**Written problem a:** Copy the entries verbatim, starting with the line that contains "text As an example, consider" and going on through the line that contains "text .move table", with both of those lines included.

Saturday, April 30, 2005

I Just Had A Taste for Crawfish

My Saturdays are usually filled with shopping adventures, appointments I can't make during the week, house cleanup activities and time with my family. This day was no different.

First on the agenda was shopping. With anticipation of using a $5.00 coupon with purchase of a minimum $25.00 at Smart and Final, I make a food list in my head. I point my CTS in the direction of the Inglewood store. Then it crossed my mind, I sure would like some crawfish. It is not easy to get this in Los Angeles and especially when it is out of season. Anyway, the whole time I was shopping , my mind was on getting to the Bayou Grille for a takeout box of boiled crawfish.

I pass through the alcohol section of the store and see a special on "Gallo, White Zinfadel", regularly $3.99 but on sale for $2.99. What the heck, cheap wine and boiled crawfish. Guess where I'm going next?

Bayou Grille Posted by Hello

Anticipation Posted by Hello

Simply 1 Pound Posted by Hello

Up Close and Personal Posted by Hello

Boiled Crawfish and Cheap wine Posted by Hello

I did eat the crawfish, but I left the bottle of cheap Gallo White Zinfadel fully corked and waiting for another opportunity to pop its cork.

Thursday, April 28, 2005

Strawberry Scones

Once again the food section of the L.A. Times features an SOS article that makes your mouth water just by reading the recipe.

A crumbly favorite
From a Times staff writer

When Times restaurant critic S. Irene Virbila finds herself near Century City, she likes to stop in at Clementine for coffee and a pastry. Since Annie Miler opened it nearly five years ago, Virbila has tried practically everything this exceptional baker has made. Lately, Miler's irresistibly crumbly strawberry scones are her favorite.

Total time: 1 hour, 15 minutes, plus freezing time

Servings: 12

Note: From Annie Miler of Clementine. It's best to freeze the scones before baking. "That helps them to keep a nice shape," she says. We used a cutter made by Ateco (it comes in the plain daisy set of six). Look for it at Gloria's Cake & Candy Supplies in Mar Vista, (310) 391-4557; Jane's Cakes and Chocolates in Montrose, (818) 957-2511; Kake Kreations in Canoga Park, (818) 346-7621; or Sur la Table in Santa Monica, (310) 395-0390.

4 3/4 cups pastry flour

3/4 cup sugar, divided

1 tablespoon plus 1 1/2

teaspoons baking powder

1/2 teaspoon kosher salt

9 ounces (2 1/4 sticks) butter, frozen and cut into 1/2 -inch pieces

1 1/3 (7 ounces) cups dried strawberries, chopped

2 teaspoons finely chopped lemon zest

1 2/3 cups plus 1/4 cup whipping cream, divided

1. In a food processor, mix the flour, one-half cup plus 2 tablespoons sugar, baking powder, salt and butter, until the butter is in small pieces. Scrape the batter into a bowl and stir in the strawberries and lemon zest.

**Supplied entries:**
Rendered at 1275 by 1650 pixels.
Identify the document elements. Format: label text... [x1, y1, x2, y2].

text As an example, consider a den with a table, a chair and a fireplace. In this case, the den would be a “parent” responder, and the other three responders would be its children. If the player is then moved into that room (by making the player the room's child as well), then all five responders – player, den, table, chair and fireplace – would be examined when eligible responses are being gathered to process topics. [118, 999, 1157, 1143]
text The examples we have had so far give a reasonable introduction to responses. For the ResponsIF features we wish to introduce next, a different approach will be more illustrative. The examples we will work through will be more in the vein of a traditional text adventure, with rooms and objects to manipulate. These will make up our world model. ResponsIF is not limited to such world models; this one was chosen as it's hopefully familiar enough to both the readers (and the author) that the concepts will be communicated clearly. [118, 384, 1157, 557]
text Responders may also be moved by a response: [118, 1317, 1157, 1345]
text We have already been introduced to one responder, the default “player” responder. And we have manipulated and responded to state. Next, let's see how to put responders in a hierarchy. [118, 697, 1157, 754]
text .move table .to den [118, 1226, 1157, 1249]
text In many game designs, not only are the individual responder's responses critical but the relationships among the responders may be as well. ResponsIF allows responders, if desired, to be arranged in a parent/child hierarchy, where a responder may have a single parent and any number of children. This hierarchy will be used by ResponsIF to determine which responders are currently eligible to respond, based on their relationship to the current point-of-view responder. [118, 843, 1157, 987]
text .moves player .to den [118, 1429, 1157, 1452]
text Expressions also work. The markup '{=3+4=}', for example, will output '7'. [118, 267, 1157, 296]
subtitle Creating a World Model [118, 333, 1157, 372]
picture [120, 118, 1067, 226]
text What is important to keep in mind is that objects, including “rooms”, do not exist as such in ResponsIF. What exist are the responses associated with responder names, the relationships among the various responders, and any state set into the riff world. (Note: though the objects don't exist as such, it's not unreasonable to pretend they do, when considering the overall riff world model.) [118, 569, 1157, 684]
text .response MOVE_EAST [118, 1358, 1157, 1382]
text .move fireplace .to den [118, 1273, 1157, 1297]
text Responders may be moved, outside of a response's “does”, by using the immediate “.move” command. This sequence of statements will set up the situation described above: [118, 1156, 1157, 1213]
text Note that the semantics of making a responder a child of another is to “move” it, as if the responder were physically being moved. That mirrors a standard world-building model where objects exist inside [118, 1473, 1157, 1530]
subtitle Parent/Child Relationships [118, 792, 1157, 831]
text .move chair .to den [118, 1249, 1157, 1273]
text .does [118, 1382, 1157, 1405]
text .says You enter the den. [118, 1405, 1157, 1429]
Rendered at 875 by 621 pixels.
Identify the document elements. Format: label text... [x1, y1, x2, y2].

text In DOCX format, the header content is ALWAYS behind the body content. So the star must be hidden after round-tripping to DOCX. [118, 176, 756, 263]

**Written problem b:** Pick up the food blog's text where it stops and carry it forward.

**Output a:**
text As an example, consider a den with a table, a chair and a fireplace. In this case, the den would be a “parent” responder, and the other three responders would be its children. If the player is then moved into that room (by making the player the room's child as well), then all five responders – player, den, table, chair and fireplace – would be examined when eligible responses are being gathered to process topics. [118, 999, 1157, 1143]
text The examples we have had so far give a reasonable introduction to responses. For the ResponsIF features we wish to introduce next, a different approach will be more illustrative. The examples we will work through will be more in the vein of a traditional text adventure, with rooms and objects to manipulate. These will make up our world model. ResponsIF is not limited to such world models; this one was chosen as it's hopefully familiar enough to both the readers (and the author) that the concepts will be communicated clearly. [118, 384, 1157, 557]
text Responders may also be moved by a response: [118, 1317, 1157, 1345]
text We have already been introduced to one responder, the default “player” responder. And we have manipulated and responded to state. Next, let's see how to put responders in a hierarchy. [118, 697, 1157, 754]
text .move table .to den [118, 1226, 1157, 1249]

**Output b:**
2. Pour in 1 2/3 cups of the cream and incorporate with a spatula. With your hands, mix the dough by bringing the bottom to the top and working between the fingers. Do not overwork.

3. Turn it out onto a floured surface. Press the crumbly dough together and flatten to five-eighths-inch thick. Cut into 12 scones using a flower-shaped (3 1/4 inches in diameter) or round cutter. Freeze and bake as needed.

4. Heat the oven to 350 degrees (or 325 degrees for a convection oven, which is what Clementine uses). Place the scones 2 to 3 inches apart on a baking sheet lined with parchment or a silicone sheet. Brush the tops with cream, about 1 teaspoon per scone. Sprinkle sugar evenly, about one-half teaspoon per scone. Bake until golden, about 30 to 35 minutes, depending on whether dough is frozen. Cool before removing from the baking sheet.

Monday, April 25, 2005

Sweet Potato Pie

Often prepared for holidays or any special occassion.


1 unbaked 9-inch deep-dish pie shell
2-3 eggs - slightly beaten
3/4 cup granulated sugar
2 1/4 cups Evaporated Milk
1/2 cup (1 stick) butter - melted
1 1/2 teaspoons ground cinnamon
3/4 teaspoon salt (optional)
1/2 teaspoon ground ginger
1/2 teaspoon ground cloves
2 3/4 cups cooked sweet potatoes

Preheat oven to 425 degrees F

Combine sugar, salt, cinnamon, ginger and cloves in small bowl. Beat eggs lightly in large bowl. Stir in sweet potatoes and sugar-spice mixture. Gradually stir in evaporated milk. Pour into pie shell.

Bake for 15 minutes. Reduce temperature to 350 degrees F; bake for 50 minutes or until knife inserted near center comes out clean. Cool on wire rack for 2 hours.
Serve immediately or refrigerate. 8 servings per pie.

Recipe courtesy of African Sisters

Sunday, April 24, 2005

Wednesday, April 20, 2005

Southern Greens

Southern Greens Posted by Hello
My mother cooked 'greens' this way. No recipe , just add this and do that. I followed her direction and incorporated what I saw her do.

Collards, mustards or turnips. A combination of the three, two or just one. Cooking greens is very simple. Yes, simple ingredients: salt, pepper, garlic, onions, smoked meat, hot chile pepper (optional) and the greens. You can buy “greens” pre-washed, in bunches, frozen or if you’re like my mother, you have your own “Collard Tree” in the backyard.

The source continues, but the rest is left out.